“A águia e a galinha” em Mogi Mirim
O autor relaciona os desafios apontados pelo teólogo Leonardo Boff em seu livro "A águia e a galinha" e os desafios atuais de Mogi Mirim

Recentemente tivemos duas importantes iniciativas e que podem desencadear caminhos estruturantes para a nossa cidade. O convênio entre a Santa Casa de Mogi Mirim e a Faculdade “Professor André Franco Montoro” de Mogi Guaçu e a parceria entre a prefeitura e a Faculdade Santa Lúcia para a apresentação de um projeto de uma faculdade de medicina em nossa cidade.
O nobre leitor, me permita uma breve reflexão antes de entrarmos no tema em si. O teólogo Leonardo Boff magistralmente em seu livro “A águia e a galinha” nos fala sobre duas dimensões da alma humana e a importância de tempos em tempos darmos vazão a uma outra dimensão. A dimensão “galinha” como sinônimo da rotina diária e a dimensão “águia”, dos grandes planos organizadores de vida.
Em nossa caminhada diária diversas vezes nos atentamos mais as coisas banais e cotidianas do que a fatores estruturantes e que tem substancial poder de mudança em nossas vidas. Não foi diferente nas notícias recentes, o grande debate se deu em torno dos semáforos inteligentes instalados na cidade. Gente reclamando de um lado, elogiando do outro, oposição querendo faturar em cima e o governo se mobilizando para defender a alteração. Claramente o aspecto “galinha” se sobressaiu.
Logo, quero jogar luz aqui sobre o porquê as parcerias na área da saúde são estruturantes e o aspecto “águia” das notícias recentes que acabaram ficando de lado.
Acredito que se quisermos voltar a ter relevância em nosso estado devemos nos unir regionalmente e sobretudo agir junto com Mogi Guaçu. Pensarmos como um único aglomerado urbano de 250 mil pessoas, reforçando sinergias e parcerias, pois a divisão entre nós reforça a liderança de outras cidades.
São João da Boa Vista, por exemplo, menor que ambas as cidades se aproveita maciçamente de nossa divisão, é sede de um campus da Unesp, do Instituto Federal, do departamento de saúde estadual e de uma diocese da Igreja Católica.

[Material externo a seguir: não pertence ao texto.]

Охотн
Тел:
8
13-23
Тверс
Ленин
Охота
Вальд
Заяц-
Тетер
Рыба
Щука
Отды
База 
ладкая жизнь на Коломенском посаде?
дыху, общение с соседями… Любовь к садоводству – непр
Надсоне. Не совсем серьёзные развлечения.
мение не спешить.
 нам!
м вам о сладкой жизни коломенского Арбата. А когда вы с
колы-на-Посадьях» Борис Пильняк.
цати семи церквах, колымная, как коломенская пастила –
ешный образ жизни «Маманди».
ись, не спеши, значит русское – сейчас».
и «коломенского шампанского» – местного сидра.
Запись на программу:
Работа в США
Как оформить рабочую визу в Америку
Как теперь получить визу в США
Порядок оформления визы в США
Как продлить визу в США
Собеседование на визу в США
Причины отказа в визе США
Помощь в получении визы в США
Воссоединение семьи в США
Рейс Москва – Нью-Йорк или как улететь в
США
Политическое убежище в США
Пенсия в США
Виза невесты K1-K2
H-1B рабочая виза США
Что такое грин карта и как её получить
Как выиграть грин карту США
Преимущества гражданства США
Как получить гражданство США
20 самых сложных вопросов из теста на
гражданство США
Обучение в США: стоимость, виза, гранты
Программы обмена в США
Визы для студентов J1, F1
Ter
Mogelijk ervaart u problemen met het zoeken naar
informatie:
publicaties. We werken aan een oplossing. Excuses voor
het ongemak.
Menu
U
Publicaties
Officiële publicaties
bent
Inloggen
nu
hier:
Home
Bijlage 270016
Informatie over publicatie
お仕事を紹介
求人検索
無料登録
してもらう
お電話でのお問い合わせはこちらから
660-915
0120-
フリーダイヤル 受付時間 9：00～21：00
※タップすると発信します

Logo, reforçar a faculdade Franco Montoro e a Santa Casa de Mogi Mirim é estratégico para toda a Baixa Mogiana, pois reforça os nossos laços e traz o dinamismo econômico para cá.
Da mesma forma, a escola de medicina em Mogi Mirim também reforça nossa região como local de produção de conhecimento no Complexo Econômico e Industrial da Saúde (CEIS), um plano colocado em prática pelo Governo Lula que visa diminuir a dependência de insumos e medicamentos importados ao mesmo tempo em que eleva a qualidade do serviço prestado pelo SUS.
Em nossa região, temos vários elementos que nos colocam em posição estratégica para esse complexo, temos escola de medicina, hospitais públicos e privados abertos à essas parcerias e empresas de ponta como o laboratório Cristália e a Baumer na produção de medicamentos e insumos médicos.
Precisamos mapear, organizar e articular esses atores para assumirmos a relevância desse setor regionalmente, gerar empregos e desenvolvimento na Baixa Mogiana, esta é uma fundamental tarefa para a Secretaria de Desenvolvimento Econômico para o governo que se iniciará em 2025. É chegada a hora de olharmos como águia.
Gabriel Araújo é economista, artigo originalmente publicado na edição de 01/02/24 do Jornal O Impacto.